Shares of PB Fintech, the parent of online insurance aggregator Policybazaar, jumped 6 per cent in Friday’s trade as SoftBank probably sold 5 per cent stake in the company via block deal. NSE data showed a total of 2,28,42,424 Policybazaar shares changed hands in a block deal earlier today, amounting Rs 1,042.52 crore.
Following the development, the scrip rose 6.07 per cent to hit a high of Rs 489 on BSE. With this, the scrip has cut year-to-date losses to 51 per cent.
SoftBank Group was looking to sell a 5 per cent stake in PB Fintech through a block deal, Reuters had reported on Thursday.
The block deal on Friday could be at a base price of Rs 440, Reuters had suggested citing a media report. SoftBank declined to comment to Reuters while PB Fintech also did not respond to a Reuters request for comment.
The Japanese conglomerate SoftBank owned more than 10 per cent stake in PB Fintech through two of its units.

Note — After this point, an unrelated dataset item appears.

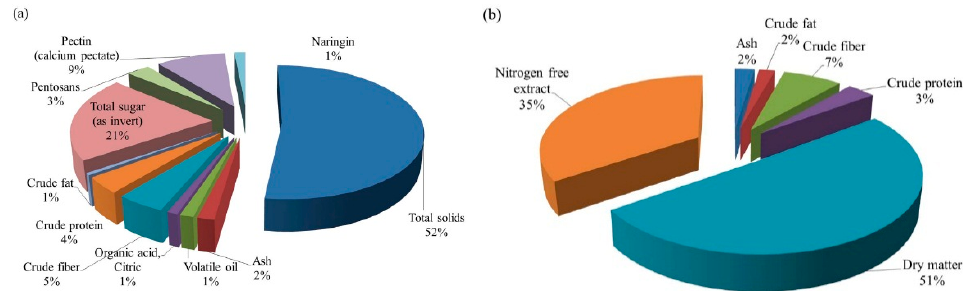
Figure 3. ( a ) The composition of typical citrus waste (peel and rag); ( b ) the composition of dried citrus pulp [9,22–27] .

In a recent note, JM Fnancial said PB Fintech is probably the one company where management has been most outspoken about adjusted Ebitda breakeven, which is anticipated in Q4FY23.
As of September quarter, PB Fintech already has adjusted Ebitda level profitability in its core online Insurance business with Paisabazaar expected to become profitable in Q4FY23, the brokerage noted.
JM Financial said the company has already demonstrated a favourable trend with adjusted Ebitda margin reaching minus 9 epr cent in Q2FY23. It expects PB Fintech to achieve profitability in Q4FY23 as Q4 is seasonally a very strong quarter for insurance. “However, we are expecting losses again in H1FY24 with large enough profits in H2FY24 to ensure that the company generates,” it said.